In a third aspect, a method is provided for determining an end of life of a continuous analyte sensor, comprising: receiving a sensor signal from an analyte sensor; comparing the sensor signal to one or more predetermined end of life signature patterns associated with end of life symptoms of the analyte sensor wherein at least one of the predetermined end of life signature patterns includes a noise pattern representing non-symmetrical, nonstationary noise; determining an end of life status of the analyte sensor based at least in part on the comparing; and providing an output related to the end of life status of the analyte sensor.

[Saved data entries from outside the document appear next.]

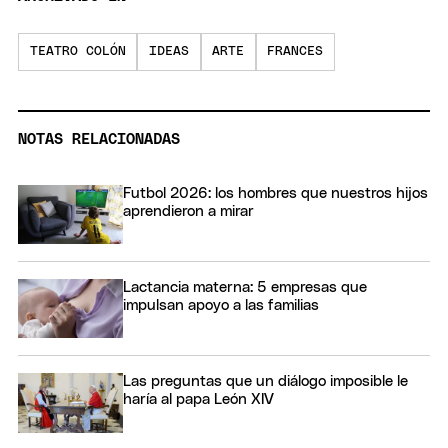
TEATRO COLÓN
IDEAS
ARTE
FRANCES
NOTAS RELACIONADAS
Futbol 2026: los hombres que nuestros hijos
aprendieron a mirar
Lactancia materna: 5 empresas que
impulsan apoyo a las familias
Las preguntas que un diálogo imposible le
haría al papa León XIV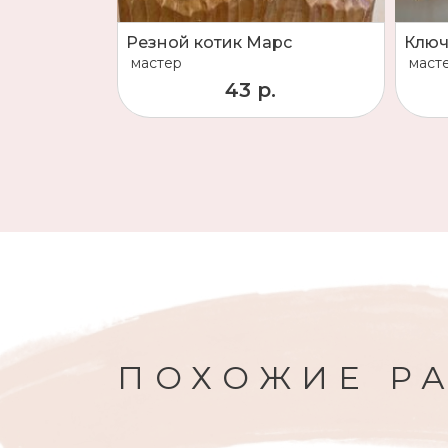
Резной котик Марс
Ключ
мастер
маст
43 р.
ПОХОЖИЕ Р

In an embodiment of the third aspect, the method further comprises: determining a noise risk factor associated with end of life symptoms of analyte sensors based on the comparing; determining at least one additional risk factor associated with end of life symptoms of analyte sensors; evaluating the noise risk factor and the at least one additional risk factor; and wherein determining an end of life status of the analyte sensor based at least in part on the comparing includes determining an end of life status of the analyte sensor based on the evaluating.

In an embodiment of the third aspect, the at least one additional risk factor includes at least one risk factor selected from the group consisting of a downward drift in sensor sensitivity over time, a duration of noise and a rate of change of the downward drift in sensor sensitivity.

In an embodiment of the third aspect, the at least one additional risk factor includes a downward drift in sensor sensitivity over time, a duration of noise and a rate of change of the downward drift in sensor sensitivity.

In an embodiment of the third aspect, determining the end of life status further comprises mapping each of the risk factors to and end of life risk factor metric.

In an embodiment of the third aspect, the mapping is performed using a different translation function for each of the risk factors.

In an embodiment of the third aspect, at least one of the translation functions is a logistic regression function.

In an embodiment of the third aspect, the method further comprises assigning a weight to each of the end of life risk factors and determining a weighted average from the weighted risk factor metrics, wherein determining the end of life status of the analyte sensor is based at least in part on the weighted average.